Uhisa'`tï, rendered here "lonely," is a very expressive word to a Cherokee and is of constant recurrence in the love formulas. It refers to that intangible something characteristic of certain persons which inevitably chills and depresses the spirits of all who may be so unfortunate as to come within its influence. Agisa'`tï nige'sûnna, "I never render any one lonely," is an intensified equivalent for, "I am the best company in the world," and to tell a girl that a rival lover is uhisa'`tï is to hold out to her the sum of all dreary prospects should she cast in her lot with him.
The speaker, who evidently has an exalted opinion of himself, invokes the aid of the White Woman, who is most beautiful and is never uhisa'`tï. She at once responds by making him a white--that is, a happy--man, and placing him in the white road of happiness, which shall never become blue with grief or despondency. She then places him standing in the middle of the earth, that he may be seen and admired by the whole world, especially by the female portion.

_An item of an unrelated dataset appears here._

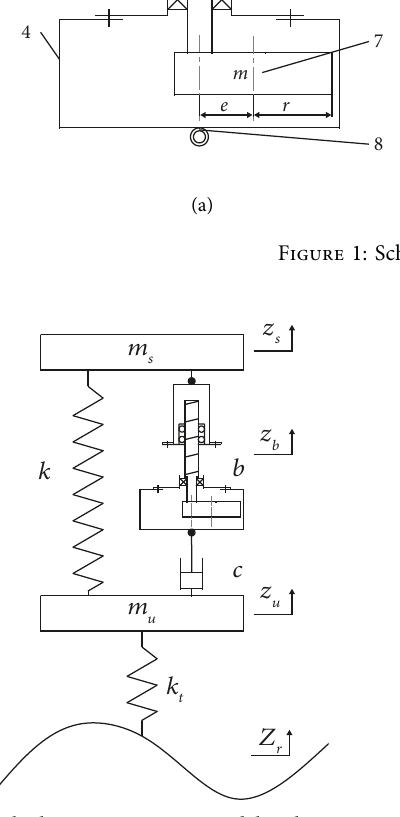
Figure 2: The vehicle ISD suspension model with series-connected eccentric inerters.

She finally puts him into the white house, where happiness abides forever. The verb implies that the house shelters him like a cloak and goes about with him wherever he may go.
There is something comical in the extreme self-complacency with which he asserts that he is very handsome and will never become blue and no one with him is ever lonely. As before stated, white signifies peace and happiness, while blue is the emblem of sorrow and disappointment.
Having thus rendered himself attractive to womankind, he turns his attention to the girl whom he particularly desires to win. He begins by filling her soul with a sense of desolation and loneliness. In the beautiful language of the formula, her path becomes blue and she is veiled in loneliness. He then asserts, and reiterates, that he is of the one only clan which was allotted for her when the seven clans were established.
He next pays his respects to his rivals and advances some very forcible arguments to show that she could never be happy with any of them. He says that they are all "lonesome" and utterly loathsome--the word implies that they are mutually loathsome--and that they are the veriest trash and refuse. He compares them to so many polecats, oppossums, and crows, and finally likens them to the raincrow (cuckoo; Coccygus), which is regarded with disfavor on account of its disagreeable note. He grows more bitter in his denunciations as he proceeds and finally disposes of the matter by saying that all the seven clans alike are uhisa'`tï and are covered with filth. Then follows another glowing panegyric of himself, closing with the beautiful expression, "your soul has come into the very center of mine, never to turn away," which reminds one forcibly of the sentiment in the German love song, "Du liegst mir im Herzen." The final expression, "I take your soul," implies that the formula has now accomplished its purpose in fixing her thoughts upon himself.
When successful, a ceremony of this kind has the effect of rendering the victim so "blue" or lovesick that her life is in danger until another formula is repeated to make, her soul "white" or happy again. Where the name of the individual or clan is mentioned in these formulas the blank is indicated in the manuscript by crosses + + or ciphers O O or by the word iyu'stï, "like."